Segundo a denúncia do Ministério Público Federal (MPF), Teixeira teria contribuído para mascarar os valores da Odebrecht dirigidos à reforma do Sítio de Atibaia. Para isso, o advogado teria proposto a celebração de um contrato fictício entre a Construtora Rodrigues do Prado e o proprietário oficial, Fernando Bittar.
A defesa alega que a denúncia é inepta, construída sobre situações hipotéticas, pois o crime teria ocorrido independentemente da ação de Teixeira, sendo a acusação atípica.

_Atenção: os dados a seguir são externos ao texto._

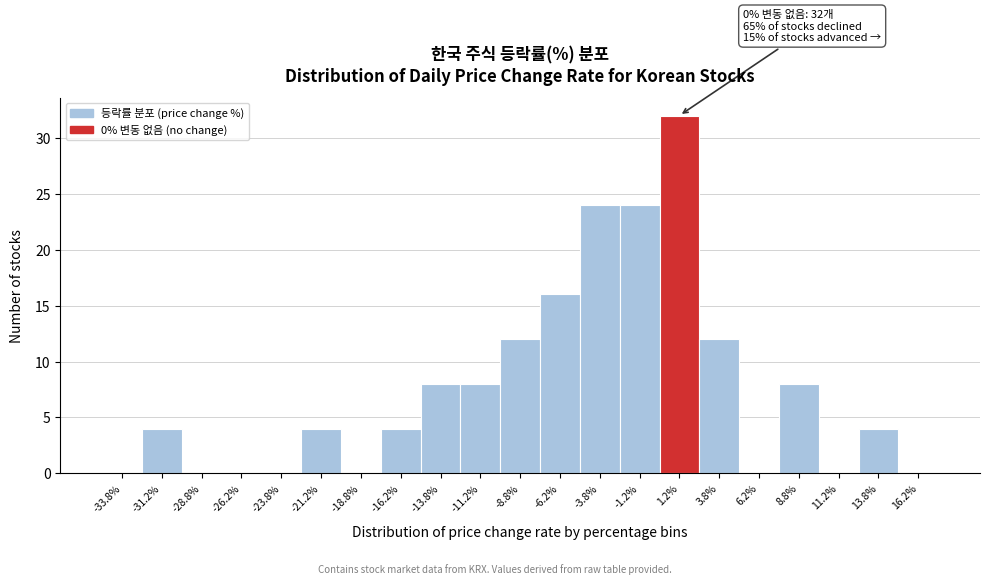

Over which range of the x-axis is the bar tallest?

0.0 to 2.5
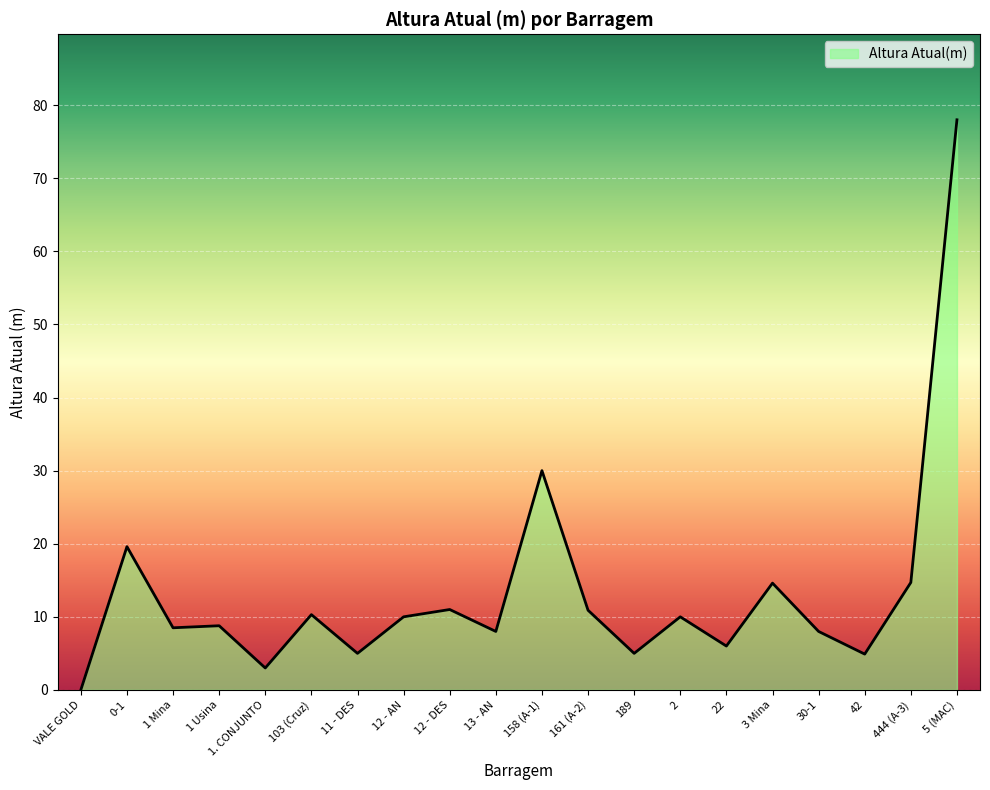

How many lines are shown in the chart?

1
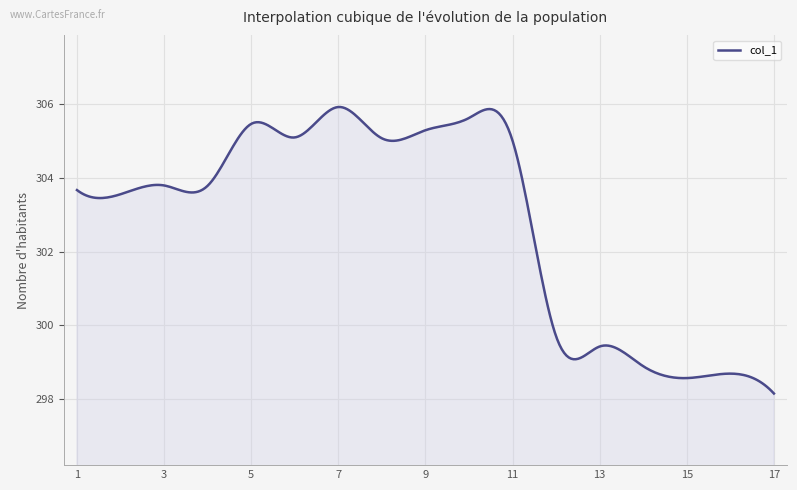

What is the difference between the maximum and minimum values?

7.8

Conforme o relator do HC, desembargador federal João Pedro Gebran Neto, não haveria como afirmar neste momento que os fatos imputados ao réu são atípicos. O desembargador observou em seu voto que no decorrer da denúncia o advogado é citado 29 vezes em condutas praticadas por ele ou por terceiros e que sua atuação deverá ser discutida no decorrer do processo.